Hello all, has anyone ever reground a skew from the straight to the straight radius? I found this article (http://www.woodworks101.com/a-Reshaping-the-Skew-Chisel.html) and was curious if anyone has tried it? If so, any tricks/details to watch out for? How did it perform after?


----------



## Tony (Jan 18, 2017)

@woodtickgreg 
@jaustin


----------



## Spinartist (Jan 18, 2017)

jjy7322 said:


> Hello all, has anyone ever reground a skew from the straight to the straight radius? I found this article (http://www.woodworks101.com/a-Reshaping-the-Skew-Chisel.html) and was curious if anyone has tried it? If so, any tricks/details to watch out for? How did it perform after?




Skew works well like that. I've seen Alan Lacer's skew demonstrations a few times. Like any tool, you need to pay attention & practice until it becomes 2nd nature.


----------



## Mike Mills (Jan 18, 2017)

I did reshape my straight to the radius after watching Alan Lacers video. I went back to straight after a couple of months.
Alan did suggest straight for newbies. I turn beads with the short point and it seemed easier with the straight.
Most important to me; I hone and it is much easier to hone a straight edge than a curved edge. I treat it as a bench chisel and only go to the grinder if I want to deepen the hollow (maybe maybe once a year).
Some folks really like the curve but I just didn't find it more useful for what I do. Give it a try, you will only lose a little bit of steel in the process.

Reactions: Thank You! 1


----------



## jjy7322 (Jan 18, 2017)

Mike Mills said:


> I did reshape my straight to the radius after watching Alan Lacers video. I went back to straight after a couple of months.
> Alan did suggest straight for newbies. I turn beads with the short point and it seemed easier with the straight.
> Most important to me; I hone and it is much easier to hone a straight edge than a curved edge. I treat it as a bench chisel and only go to the grinder if I want to deepen the hollow (maybe maybe once a year).
> Some folks really like the curve but I just didn't find it more useful for what I do. Give it a try, you will only lose a little bit of steel in the process.



Interesting...how did it perform for peeling and planing cuts? did you round over the "bottom" side?


----------



## Mike Mills (Jan 18, 2017)

jjy7322 said:


> Interesting...how did it perform for peeling and planing cuts? did you round over the "bottom" side?

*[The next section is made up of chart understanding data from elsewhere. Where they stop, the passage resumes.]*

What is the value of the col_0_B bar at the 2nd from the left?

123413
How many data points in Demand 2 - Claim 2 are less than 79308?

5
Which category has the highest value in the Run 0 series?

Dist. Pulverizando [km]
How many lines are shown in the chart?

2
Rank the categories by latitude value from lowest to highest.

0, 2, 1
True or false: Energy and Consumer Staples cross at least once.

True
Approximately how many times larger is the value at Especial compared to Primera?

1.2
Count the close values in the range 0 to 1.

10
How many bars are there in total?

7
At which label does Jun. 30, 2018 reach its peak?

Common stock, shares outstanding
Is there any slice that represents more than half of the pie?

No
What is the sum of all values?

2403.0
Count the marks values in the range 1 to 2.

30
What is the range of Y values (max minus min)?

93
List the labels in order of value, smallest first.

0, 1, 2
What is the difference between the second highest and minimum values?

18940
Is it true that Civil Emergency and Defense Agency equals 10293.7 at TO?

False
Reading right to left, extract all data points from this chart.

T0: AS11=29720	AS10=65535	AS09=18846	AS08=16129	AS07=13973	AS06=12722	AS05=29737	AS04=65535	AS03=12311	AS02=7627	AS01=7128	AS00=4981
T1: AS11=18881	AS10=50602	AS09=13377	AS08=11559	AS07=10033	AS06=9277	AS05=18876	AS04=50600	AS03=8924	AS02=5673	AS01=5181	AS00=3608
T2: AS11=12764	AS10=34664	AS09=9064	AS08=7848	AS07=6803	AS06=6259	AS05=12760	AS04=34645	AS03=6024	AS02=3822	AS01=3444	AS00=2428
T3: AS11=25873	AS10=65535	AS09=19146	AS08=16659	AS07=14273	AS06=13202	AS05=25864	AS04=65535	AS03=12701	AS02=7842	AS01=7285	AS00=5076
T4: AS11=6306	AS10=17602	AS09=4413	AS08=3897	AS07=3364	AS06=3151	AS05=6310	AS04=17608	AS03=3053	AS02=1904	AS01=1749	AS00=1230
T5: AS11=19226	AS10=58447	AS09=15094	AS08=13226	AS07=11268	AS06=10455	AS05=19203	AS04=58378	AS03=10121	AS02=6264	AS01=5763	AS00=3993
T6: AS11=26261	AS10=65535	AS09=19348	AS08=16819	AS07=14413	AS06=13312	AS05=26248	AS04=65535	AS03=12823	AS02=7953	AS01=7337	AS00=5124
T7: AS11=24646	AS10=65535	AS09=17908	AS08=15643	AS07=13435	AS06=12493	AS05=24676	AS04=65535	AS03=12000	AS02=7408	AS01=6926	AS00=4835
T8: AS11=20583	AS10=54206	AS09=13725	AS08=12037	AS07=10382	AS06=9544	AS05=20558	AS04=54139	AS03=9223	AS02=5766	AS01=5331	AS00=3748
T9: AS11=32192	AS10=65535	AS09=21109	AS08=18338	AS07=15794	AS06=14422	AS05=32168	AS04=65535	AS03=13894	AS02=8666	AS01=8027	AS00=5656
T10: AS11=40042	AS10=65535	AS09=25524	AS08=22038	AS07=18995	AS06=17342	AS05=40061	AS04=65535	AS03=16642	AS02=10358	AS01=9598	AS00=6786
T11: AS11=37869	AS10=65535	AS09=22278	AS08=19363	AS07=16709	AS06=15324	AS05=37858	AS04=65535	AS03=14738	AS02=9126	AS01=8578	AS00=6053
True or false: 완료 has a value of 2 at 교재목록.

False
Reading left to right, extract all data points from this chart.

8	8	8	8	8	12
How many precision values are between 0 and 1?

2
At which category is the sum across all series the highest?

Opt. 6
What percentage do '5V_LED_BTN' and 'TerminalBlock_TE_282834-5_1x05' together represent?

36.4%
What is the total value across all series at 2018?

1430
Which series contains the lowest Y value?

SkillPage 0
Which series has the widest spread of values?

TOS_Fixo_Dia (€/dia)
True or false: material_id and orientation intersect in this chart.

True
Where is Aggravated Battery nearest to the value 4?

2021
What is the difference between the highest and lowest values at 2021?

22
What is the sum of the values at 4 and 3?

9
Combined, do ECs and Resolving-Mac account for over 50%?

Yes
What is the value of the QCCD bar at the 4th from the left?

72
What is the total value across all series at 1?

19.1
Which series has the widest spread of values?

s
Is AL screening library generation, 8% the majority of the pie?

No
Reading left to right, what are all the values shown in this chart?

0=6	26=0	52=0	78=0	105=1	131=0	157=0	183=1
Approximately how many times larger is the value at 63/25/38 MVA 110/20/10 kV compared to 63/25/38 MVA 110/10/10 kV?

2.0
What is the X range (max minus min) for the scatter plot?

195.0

I could not tell any difference in planning cuts other than maybe minor changes in presentation angle due to the fact that the angle of the blade is different. I did round over the "bottom" side as described by your article and by Lacer.
I do understand the notion that with the radius shape you only use the upper (flat) section so that you do not get too much blade into the work with a peeling cut. I typically use a 1" so I only use half of it and achieve the same thing, or you can just use a smaller skew.

Pic 7 in your link illustrates the honing. With the curve you hone the flat section and have to keep rotating to hone the curve while maintaining contact angle. With the straight the entire edge remains in contact.


----------